The clothes, she hypothesized, were the ones Lily wore on Friday night, the ill-fitting threads that clung to her sweat and clung to Marlena. Marlena didn’t know that at the time; she pieced it together like a detective far after she left the cul-de-sac. As she went away from that river, her sanctuary, her second home, she heard a truck start. She saw a flash of a pale face in the driver’s seat, but she thought nothing of it. In that instant, there was nothing more normal than someone driving in a neighborhood, glancing at passersby.
Lily’s roommate would tell everyone who asked that she left on Easter morning, said Lily was on meth, headed out to get more and never returned. And everyone would nod their heads knowingly. And Marlena’s parents would close their eyes, tight-lipped. That’s so like her. We wouldn’t expect any less. But Marlena felt that she knew better. Felt it in her bones, in her marrow. She measured the truth in all those moments that weren’t quite “moments.”

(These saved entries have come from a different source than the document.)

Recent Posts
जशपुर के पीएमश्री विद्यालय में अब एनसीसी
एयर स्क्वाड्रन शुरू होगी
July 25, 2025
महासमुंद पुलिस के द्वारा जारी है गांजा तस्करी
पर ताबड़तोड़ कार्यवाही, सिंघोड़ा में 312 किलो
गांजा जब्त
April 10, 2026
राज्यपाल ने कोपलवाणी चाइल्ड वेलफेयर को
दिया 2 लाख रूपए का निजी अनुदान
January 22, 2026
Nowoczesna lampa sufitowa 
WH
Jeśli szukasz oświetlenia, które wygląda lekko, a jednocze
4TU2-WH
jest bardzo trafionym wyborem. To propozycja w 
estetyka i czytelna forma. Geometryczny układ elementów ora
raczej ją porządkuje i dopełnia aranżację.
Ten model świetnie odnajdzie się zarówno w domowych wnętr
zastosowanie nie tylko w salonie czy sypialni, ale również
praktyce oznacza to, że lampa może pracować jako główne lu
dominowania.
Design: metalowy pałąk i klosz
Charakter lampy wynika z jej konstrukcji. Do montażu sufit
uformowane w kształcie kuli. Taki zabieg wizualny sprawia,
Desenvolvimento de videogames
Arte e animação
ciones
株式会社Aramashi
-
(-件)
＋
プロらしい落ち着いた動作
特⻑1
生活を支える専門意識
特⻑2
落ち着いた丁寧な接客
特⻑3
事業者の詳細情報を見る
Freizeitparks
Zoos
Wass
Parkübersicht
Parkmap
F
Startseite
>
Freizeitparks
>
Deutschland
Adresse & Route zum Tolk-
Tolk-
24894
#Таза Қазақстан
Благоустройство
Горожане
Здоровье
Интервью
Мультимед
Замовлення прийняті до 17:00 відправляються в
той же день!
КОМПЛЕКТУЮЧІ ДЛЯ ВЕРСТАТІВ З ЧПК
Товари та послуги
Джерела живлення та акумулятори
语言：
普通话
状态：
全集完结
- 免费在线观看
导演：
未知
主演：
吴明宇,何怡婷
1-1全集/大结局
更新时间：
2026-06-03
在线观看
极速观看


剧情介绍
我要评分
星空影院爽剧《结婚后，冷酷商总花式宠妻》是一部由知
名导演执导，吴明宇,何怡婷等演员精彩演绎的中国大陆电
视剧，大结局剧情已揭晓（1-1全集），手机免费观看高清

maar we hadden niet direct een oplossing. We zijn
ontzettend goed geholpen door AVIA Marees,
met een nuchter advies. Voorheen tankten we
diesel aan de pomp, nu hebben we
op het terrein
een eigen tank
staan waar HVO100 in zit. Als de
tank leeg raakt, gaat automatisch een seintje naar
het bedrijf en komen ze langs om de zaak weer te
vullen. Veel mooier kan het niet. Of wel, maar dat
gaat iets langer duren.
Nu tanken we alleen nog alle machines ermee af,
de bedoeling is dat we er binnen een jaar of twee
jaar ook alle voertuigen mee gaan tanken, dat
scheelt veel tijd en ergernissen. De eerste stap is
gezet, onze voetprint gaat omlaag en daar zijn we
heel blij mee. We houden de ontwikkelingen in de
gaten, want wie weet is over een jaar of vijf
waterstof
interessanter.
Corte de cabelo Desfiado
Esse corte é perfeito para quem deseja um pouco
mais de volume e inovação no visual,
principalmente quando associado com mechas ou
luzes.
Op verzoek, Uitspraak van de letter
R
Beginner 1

She wouldn’t feel at home, anywhere, for years. She couldn’t go back to that renthouse, but Lily’s absence bore down on her everywhere she went anyway. No texts. No calls. No letters. And months after that Easter Sunday, she went and sat in the place by the river where they’d found those strange clothes, wishing they were still there so she could know for sure. She replayed that party in her head, over and over. She’d recount these scenes to anyone who would listen.